_Instructions_
1. Answer these questions from the Railsbank terms and conditions, one line each:
(a) What level of availability does Railsbank use reasonable endeavours to provide for the platform?
(b) How much notice must a Customer on a monthly contract give to terminate?
(c) What do the Security Credentials include?
2. List every example the Railsbank terms and conditions give of regulated financial services that Railsbank does not provide to the Customer.
3. Decide whether each statement agrees with the Railsbank terms and conditions. Answer yes or no, and quote the words that settle it.
(a) Railsbank is required to issue Security Credentials to any Customer who requests access.
(b) After the Initial Term, a fixed term contract continues on a rolling 6 month basis.
(c) Termination takes effect on the day the notice period expires.

These terms and conditions set out the terms on which Railsbank will provide access to users to the Railsbank “Live” platform (the “Railsbank Platform”), a technology platform which enables you to access (via an application programming interface (“API”)) certain services that your business may request from time to time from certain banking, e-money, compliance and other service providers which provide services via the Railsbank Platform (each a “Third Party Provider”).
Railsbank will provide your business (the “Customer”) with access to, and a profile on, the Railsbank Platform from which the Customer’s personnel will be able to access and use the Railsbank Platform’s functionality and access certain services provided by Third Party Providers which each Third Party Provider has agreed to provide to the Customer via a separate agreement directly between the Third Party Provider and the Customer (each a “ Direct Agreement ”).
These terms and conditions govern the provision and receipt of the Railsbank Platform (the “Agreement”) by your business and its personnel.
1.1 The term of this Agreement shall commence on execution of this Agreement and continue:
(A) for those Customers which have signed up on a monthly contract, on a rolling calendar month-to-calendar month basis thereafter unless and until the Customer serves on Railsbank not less than 90 days’ prior written notice to terminate this Agreement (such termination to take effect at the end of the calendar month in which the notice expires); or
(B) for those Customers which have signed up on a fixed term contract, for the period selected by the Customer in the initial sign-up process (the “Initial Term” ), and continuing thereafter on a rolling 6 month basis unless and until the Customer, after the “initial Term”, serves on Railsbank not less than 90days’ prior written notice to terminate this Agreement (such termination to take effect at the end of the calendar month in which the notice expires),the relevant option being the “ Term ”.
2. Railsbank’s obligations
2.1 Subject to the terms of this Agreement and the Customer’s ongoing compliance with its obligations hereunder, Railsbank shall supply the Customer with access to the Railsbank Platform during the Term as may be changed or updated from time to time in Railsbank’s absolute discretion, and use reasonable endeavours to ensure that the Railsbank Platform is provided with 99.9% availability (excluding any periods of planned maintenance).
2.2 By accessing the Railsbank Platform the Customer agrees that it will be able to access certain services offered by Third Party Providers under Direct Agreements (“ Direct Services ”), subject always to the terms and conditions of the Direct Agreements.
2.3 Following a request to Railsbank by the Customer for access to the Railsbank Platform, Railsbank may (but is not obliged to) provide the Customer with security credentials which the Customer will need to access the Railsbank Platform. These will include a username, each Customer’s password and any other security and API information which the Customer requires in order to make use of the Railsbank Platform (the “Security Credentials”). In considering whether or not to issue Security Credentials to any potential Customers, Railsbank will consider its own internal onboarding requirements, but for the avoidance of doubt Railsbank may in its absolute discretion refuse to issue Security Credentials to any potential Customers and shall have no liability to any potential Customers for any such refusal.
2.4 Railsbank does not provide any financial services to the Customer that are regulated inthe UK, including for the avoidance of doubt, any regulated payments, e-money, banking services or arrangements with a view to transactions in investments.

_Records shown_
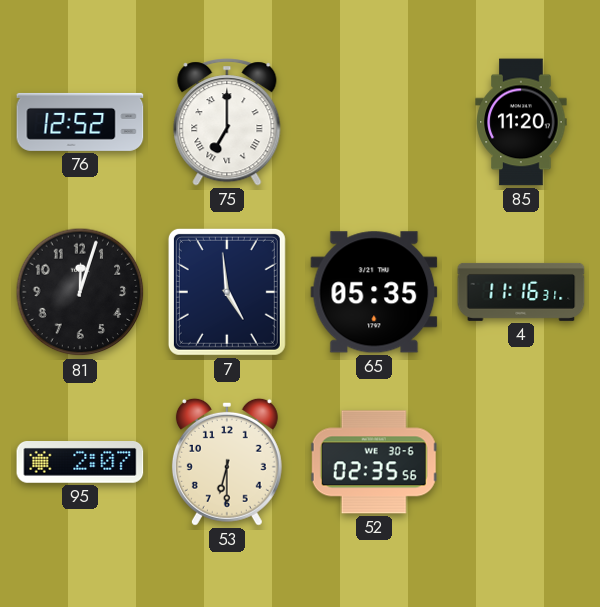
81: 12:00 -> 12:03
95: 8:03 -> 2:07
---
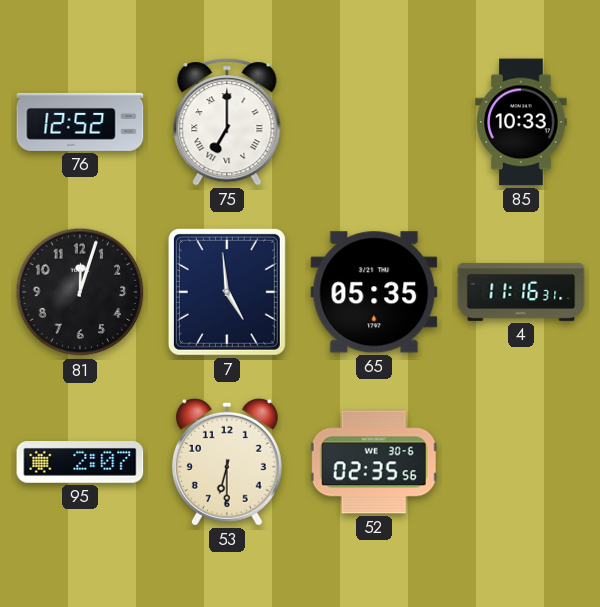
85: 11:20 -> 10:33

_Answers for this exercise_
1.
(a) 99.9% availability, excluding any periods of planned maintenance.
(b) Not less than 90 days' prior written notice.
(c) A username, each Customer's password, and any other security and API information the Customer requires to use the Railsbank Platform.

2.
- Regulated payments
- E-money
- Banking services
- Arrangements with a view to transactions in investments

3.
(a) No: "Railsbank may (but is not obliged to) provide the Customer with security credentials"
(b) Yes: "continuing thereafter on a rolling 6 month basis"
(c) No: "such termination to take effect at the end of the calendar month in which the notice expires"